Start of Passage
Is There a Scientific Data Logjam?

Is the explosion of scientific information good for science? Many researchers are saying no, not as it is currently stored and organized, often in silos with inefficient access to each other. Josh Fischman reports in the Chronicle of Higher Education:

Scientists are wasting much of the data they are creating. Worldwide computing capacity grew at 58 percent every year from 1986 to 2007, and people sent almost two quadrillion megabytes of data to one another, according to a study published on Thursday in Science. But scientists are losing a lot of the data, say researchers in a wide range of disciplines.

In 10 new articles, also published in Science, researchers in fields as diverse as paleontology and neuroscience say the lack of data libraries, insufficient support from federal research agencies, and the lack of academic credit for sharing data sets have created a situation in which money is wasted and information that could reveal better cancer treatments or the causes of climate change goes by the wayside.

This isn't the first rumbling of a possible tectonic shift in science. The editor of Wired magazine, Chris Anderson, proclaimed "The End of Theory" in 2008:

The new availability of huge amounts of data, along with the statistical tools to crunch these numbers, offers a whole new way of understanding the world. Correlation supersedes causation, and science can advance even without coherent models, unified theories, or really any mechanistic explanation at all.

It's also part of a broader data deluge.
End of Passage
Start of Supplied information
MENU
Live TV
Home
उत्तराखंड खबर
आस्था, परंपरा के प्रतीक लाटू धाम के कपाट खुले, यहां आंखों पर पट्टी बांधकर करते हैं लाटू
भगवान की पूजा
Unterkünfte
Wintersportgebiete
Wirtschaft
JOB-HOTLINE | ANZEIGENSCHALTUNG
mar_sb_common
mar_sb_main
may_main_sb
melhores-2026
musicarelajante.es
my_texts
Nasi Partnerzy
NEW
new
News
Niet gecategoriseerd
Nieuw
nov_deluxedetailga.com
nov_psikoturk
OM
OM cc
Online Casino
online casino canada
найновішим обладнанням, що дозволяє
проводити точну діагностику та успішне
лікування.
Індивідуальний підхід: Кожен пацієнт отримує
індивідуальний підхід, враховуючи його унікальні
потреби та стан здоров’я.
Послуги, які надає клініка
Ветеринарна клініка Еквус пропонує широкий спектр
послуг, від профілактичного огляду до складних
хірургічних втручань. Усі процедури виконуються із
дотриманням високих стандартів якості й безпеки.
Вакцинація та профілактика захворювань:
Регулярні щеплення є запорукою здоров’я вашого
End of Supplied information
Start of Supplied information
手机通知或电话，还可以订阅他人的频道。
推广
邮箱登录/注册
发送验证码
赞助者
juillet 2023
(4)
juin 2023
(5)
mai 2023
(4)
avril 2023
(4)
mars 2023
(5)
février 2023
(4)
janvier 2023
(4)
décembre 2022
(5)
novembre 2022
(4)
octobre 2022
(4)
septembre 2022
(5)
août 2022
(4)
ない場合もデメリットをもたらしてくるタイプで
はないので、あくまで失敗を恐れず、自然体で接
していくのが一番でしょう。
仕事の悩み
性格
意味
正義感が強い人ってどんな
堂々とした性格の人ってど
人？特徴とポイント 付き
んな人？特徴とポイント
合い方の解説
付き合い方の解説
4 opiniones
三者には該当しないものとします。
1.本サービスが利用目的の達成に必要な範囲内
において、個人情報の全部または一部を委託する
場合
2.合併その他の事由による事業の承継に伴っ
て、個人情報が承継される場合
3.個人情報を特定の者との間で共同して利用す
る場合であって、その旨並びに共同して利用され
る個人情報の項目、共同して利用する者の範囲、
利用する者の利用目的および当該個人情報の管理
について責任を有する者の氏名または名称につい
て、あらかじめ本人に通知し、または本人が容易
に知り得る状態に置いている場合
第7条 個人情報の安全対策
End of Supplied information
- Brief 1: Can you output the part of the scientific data article that begins with the words containing "Scientists are wasting" and ends with "by the wayside."?
- Brief 2: How would you render this sentence from the scientific data article in Spanish: "Scientists are wasting much of the data they are creating."?
Rely only on the scientific data article, not on the records.

- Response 1:
Scientists are wasting much of the data they are creating. Worldwide computing capacity grew at 58 percent every year from 1986 to 2007, and people sent almost two quadrillion megabytes of data to one another, according to a study published on Thursday in Science. But scientists are losing a lot of the data, say researchers in a wide range of disciplines.

In 10 new articles, also published in Science, researchers in fields as diverse as paleontology and neuroscience say the lack of data libraries, insufficient support from federal research agencies, and the lack of academic credit for sharing data sets have created a situation in which money is wasted and information that could reveal better cancer treatments or the causes of climate change goes by the wayside.

- Response 2: Los científicos están desperdiciando gran parte de los datos que están creando.